Tercer Domingo de Cuaresma, 2020. Primer día que debo por real decreto quedarme en casa. Con razón. Por solidaridad. En mi caso también y, sobre todo, por caridad cristiana. Se cumple en estos días el cumpleaños de mi cincuenta y siete aniversario de Ordenación sacerdotal. Cada día desde aquel gozoso y lejano 1963 romano tengo la enorme alegría de celebrar la eucaristía cada vez con más indescriptible sorpresa espiritual. Me ocurre especialmente en domingo. Los domingos celebro la misa con una asamblea cariñosísima y muy familiar. En este tercer domingo de Cuaresma del presente año he tenido que quedarme en casa. Por recomendación del señor arzobispo de que cada cristiano –¡muy en comunión eclesial, eso sí!– aguante su vela, la comunidad sacerdotal de la residencia religiosa de la que formo parte acaba de celebrar la acción litúrgica propia del domingo de la Samaritana con las puertas del templo cerradas y las del alma abiertas de par en par. En mis ya tantos años de vida sacerdotal no he tenido que sufrir nada parecido. Sea.

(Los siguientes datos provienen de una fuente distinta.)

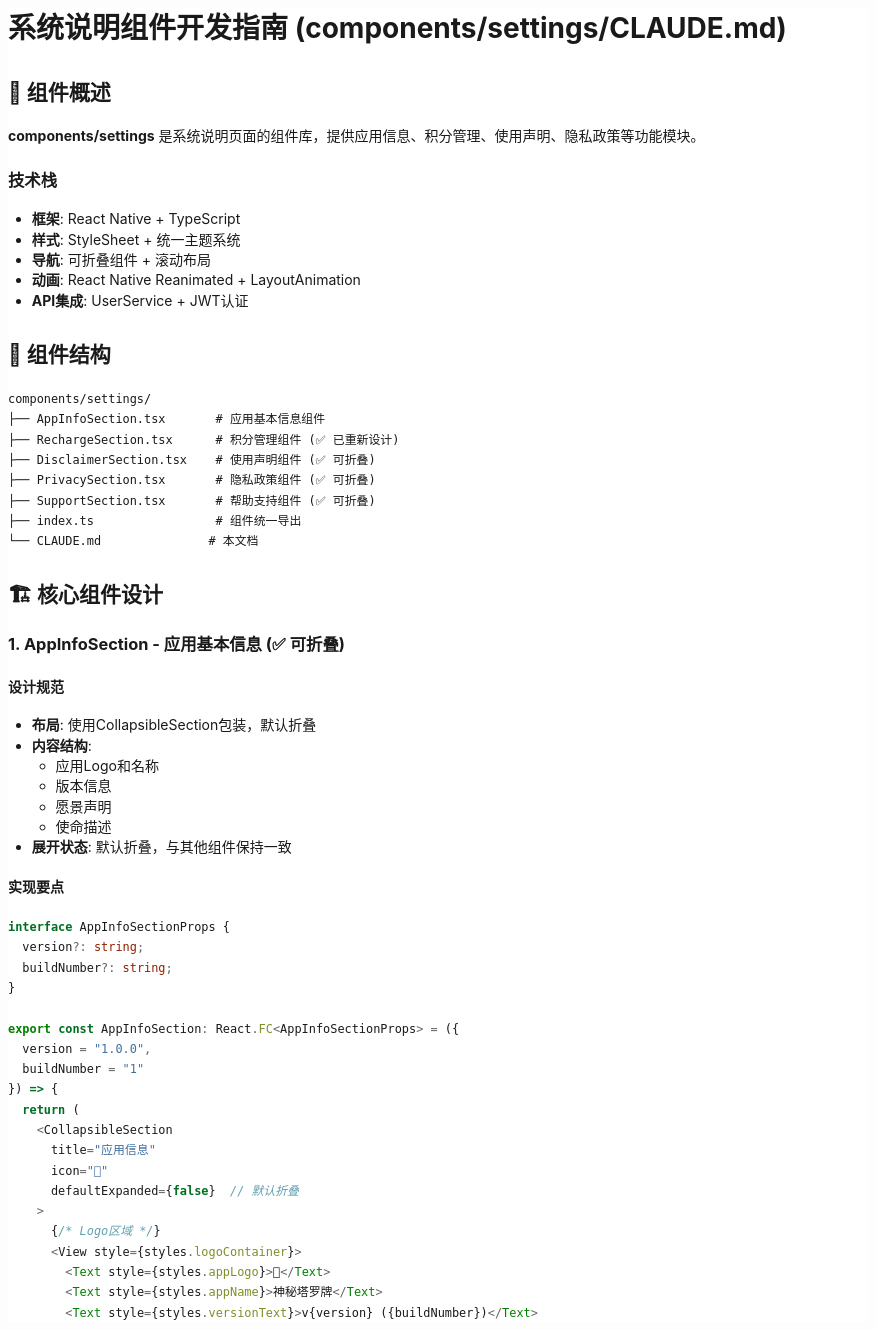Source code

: # 系统说明组件开发指南 (components/settings/CLAUDE.md)

## 📱 组件概述

**components/settings** 是系统说明页面的组件库，提供应用信息、积分管理、使用声明、隐私政策等功能模块。

### 技术栈
- **框架**: React Native + TypeScript
- **样式**: StyleSheet + 统一主题系统
- **导航**: 可折叠组件 + 滚动布局
- **动画**: React Native Reanimated + LayoutAnimation
- **API集成**: UserService + JWT认证

## 📁 组件结构

```
components/settings/
├── AppInfoSection.tsx       # 应用基本信息组件
├── RechargeSection.tsx      # 积分管理组件 (✅ 已重新设计)
├── DisclaimerSection.tsx    # 使用声明组件 (✅ 可折叠)
├── PrivacySection.tsx       # 隐私政策组件 (✅ 可折叠)
├── SupportSection.tsx       # 帮助支持组件 (✅ 可折叠)
├── index.ts                 # 组件统一导出
└── CLAUDE.md               # 本文档
```

## 🏗️ 核心组件设计

### 1. AppInfoSection - 应用基本信息 (✅ 可折叠)

#### 设计规范
- **布局**: 使用CollapsibleSection包装，默认折叠
- **内容结构**:
  - 应用Logo和名称
  - 版本信息
  - 愿景声明
  - 使命描述
- **展开状态**: 默认折叠，与其他组件保持一致

#### 实现要点
```typescript
interface AppInfoSectionProps {
  version?: string;
  buildNumber?: string;
}

export const AppInfoSection: React.FC<AppInfoSectionProps> = ({
  version = "1.0.0",
  buildNumber = "1"
}) => {
  return (
    <CollapsibleSection
      title="应用信息"
      icon="📱"
      defaultExpanded={false}  // 默认折叠
    >
      {/* Logo区域 */}
      <View style={styles.logoContainer}>
        <Text style={styles.appLogo}>🔮</Text>
        <Text style={styles.appName}>神秘塔罗牌</Text>
        <Text style={styles.versionText}>v{version} ({buildNumber})</Text>
```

“Quédese en casa”, nos piden gobernantes y responsables de la salud. “No salga usted”. En la ciudad están cerrados cines, teatros, discotecas, bares, restaurantes y cuantos sitios de aglomeración se cobijen, aunque sea en callejones sin salida. Templos y lugares de culto también. Y como no habrá ni Semana Santa, alguien ha dicho que toda España será una Iglesia improvisada para “los que creemos siempre y para los que solo lo hacen los días alternos”.
Escribe Ignacio Camacho: esta circunstancia ha convertido “en sacrificio la oportunidad de quedarnos por un tiempo a solas con nosotros mismos”. E Irene Villa, a la que siga cuidando el Señor con piedad durante toda la vida: que estos días de estado de alarma nacional a causa de la pandemia del coronavirus sean “un tiempo de recogimiento, austeridad, reflexión y espiritualidad”. Dios quiera.
Es muy probable que cuando todo esto pase las cosas serán distintas. Lo serán si somos capaces, que lo seremos, de regresar al camino de nosotros, al lugar de encontrarnos proximalmente, de conversar, de volver a mirarnos a los ojos, de conocernos y reconocernos los unos a los otros. Ya Pascal afirmó: “todas las desgracias del hombre se derivan de no saber quedarse solo en su cuarto”. Y oremos. Si hemos de quedarnos en casa, quién sabe por ahora hasta cuándo, redescubramos que la casa es lugar de oración. O sea, de confiar que el Señor nos salvará. Hemos sorteado otros peligros. Hermanos queridísimos, que no decaiga el ánimo.